The diary’s format translates quite nicely into creating a list of lists – the “main” diary being a list of all the entries, and each entry being a list in and of itself. The first program we wrote was to open each html file and begin extracting the different sections of text (which were conveniently marked by html tags). Iterating through each entry allowed us to separate the different columns in her diary into different items in the list. Here is the breakdown of our “list of lists”:
- Day of the Week
- Main Text of Entry
- Day Summaries (Column 3 of actual diary entry)
- Birth(s) (Recorded in Column 1 of actual diary entry)
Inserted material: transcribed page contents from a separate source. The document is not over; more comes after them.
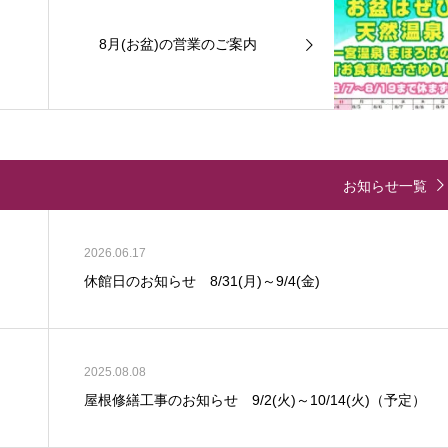
8月(お盆)の営業のご案内
お知らせ一覧
2026.06.17
休館日のお知らせ 8/31(月)～9/4(金)
2025.08.08
屋根修繕工事のお知らせ 9/2(火)～10/14(火)（予定）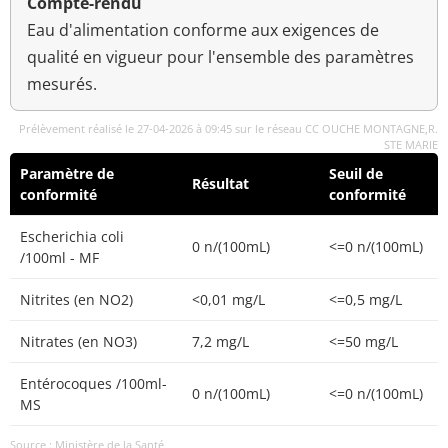
Compte-rendu
Eau d'alimentation conforme aux exigences de
qualité en vigueur pour l'ensemble des paramètres
mesurés.
Prélèvement réalisé le 27-04-2026 à 09:45 sur le réseau CC OUCHE MONTAGNE,R.
STE MARIE
Paramètre de
Seuil de
Résultat
conformité
conformité
Escherichia coli
0 n/(100mL)
<=0 n/(100mL)
/100ml - MF
Nitrites (en NO2)
<0,01 mg/L
<=0,5 mg/L
Nitrates (en NO3)
7,2 mg/L
<=50 mg/L
Entérocoques /100ml-
0 n/(100mL)
<=0 n/(100mL)
MS
Source : Ministère de la Santé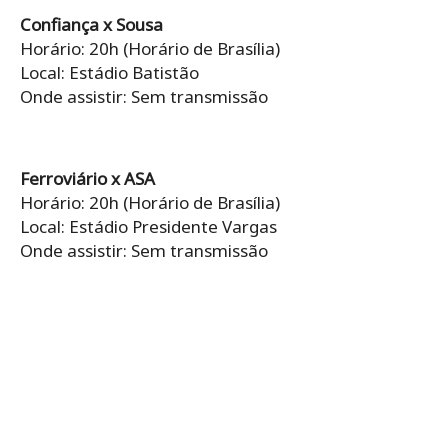
Confiança x Sousa
Horário: 20h (Horário de Brasília)
Local: Estádio Batistão
Onde assistir: Sem transmissão
Ferroviário x ASA
Horário: 20h (Horário de Brasília)
Local: Estádio Presidente Vargas
Onde assistir: Sem transmissão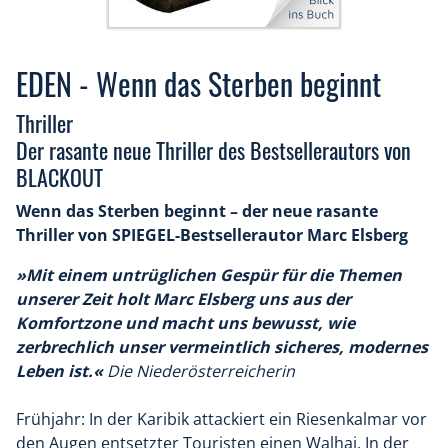
EDEN - Wenn das Sterben beginnt
Thriller
Der rasante neue Thriller des Bestsellerautors von
BLACKOUT
Wenn das Sterben beginnt – der neue rasante
Thriller von SPIEGEL-Bestsellerautor Marc Elsberg
»Mit einem untrüglichen Gespür für die Themen
unserer Zeit holt Marc Elsberg uns aus der
Komfortzone und macht uns bewusst, wie
zerbrechlich unser vermeintlich sicheres, modernes
Leben ist.«
Die Niederösterreicherin
Frühjahr: In der Karibik attackiert ein Riesenkalmar vor
den Augen entsetzter Touristen einen Walhai. In der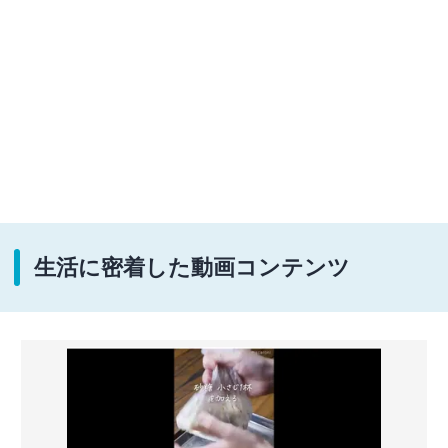
生活に密着した動画コンテンツ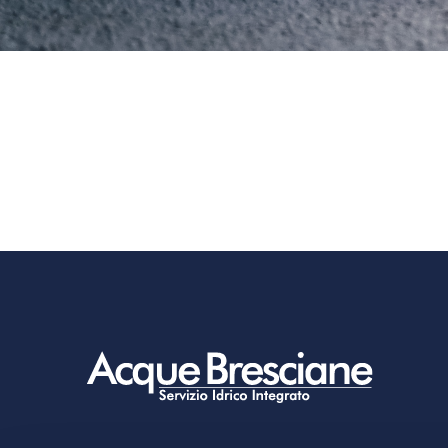
Footer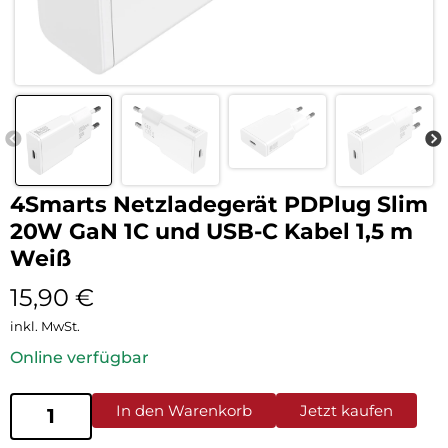
4Smarts Netzladegerät PDPlug Slim
20W GaN 1C und USB-C Kabel 1,5 m
Weiß
15,90
€
inkl. MwSt.
Online verfügbar
In den Warenkorb
Jetzt kaufen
In creating the list, we had to separate out the raw data from the html tags that formatted it. Fortunately, the folks who built the html files originally used an extremely systematic formatting process that actually made the job of distilling one from the other quite straightforward. A Python module called Pickle allowed us to export the list of entries as a manageable single file that we could then easily import into future programs to manipulate.
For example, the third entry in the diary would translate a bit into something like this:
- Entry (3)
- 1 (January)
- 1 (January)
- 3 (Tuesday – Ballard numbered the weekdays, beginning with Sunday as 1)
- “Tuesday. mrs. Foster went home. I had threats of thee Collic; by takein peper found releif.”
- Entry (3)
The list allows us to access pieces of information by “calling” their position. It helped me to think of the entire diary list as a warehouse containing almost 10,000 boxes (entries) inside it, with each box containing five compartments, with the first of those compartments divided into three sub-compartments. If you were to open any of the boxes (entries) and look inside the first compartment, then inside sub-compartment number two, you would always find a number that represented the month of that particular entry. If you were to look inside the third compartment of the entry/box, you would always find the main text for that day’s entry.
The advantages of setting up the data in a list structure is the ability to access these specific pieces of information easily and to compare them across entries. In many ways, processing the text to make it readable and programmable is one of the biggest challenges to text mining. Deciding on the most logical way to organize and break down over 1,400 files will lay the groundwork for the fun part: writing programs to actually analyze the diary of Martha Ballard.
***Special-edition sneak preview of future posts in this series***
A simple counting program reveals that the main text of Martha Ballard’s diary alone contains 377,315 words, spanning I-couldn’t-make-this-number-up 9,999 entries. That is a lot of data to play with.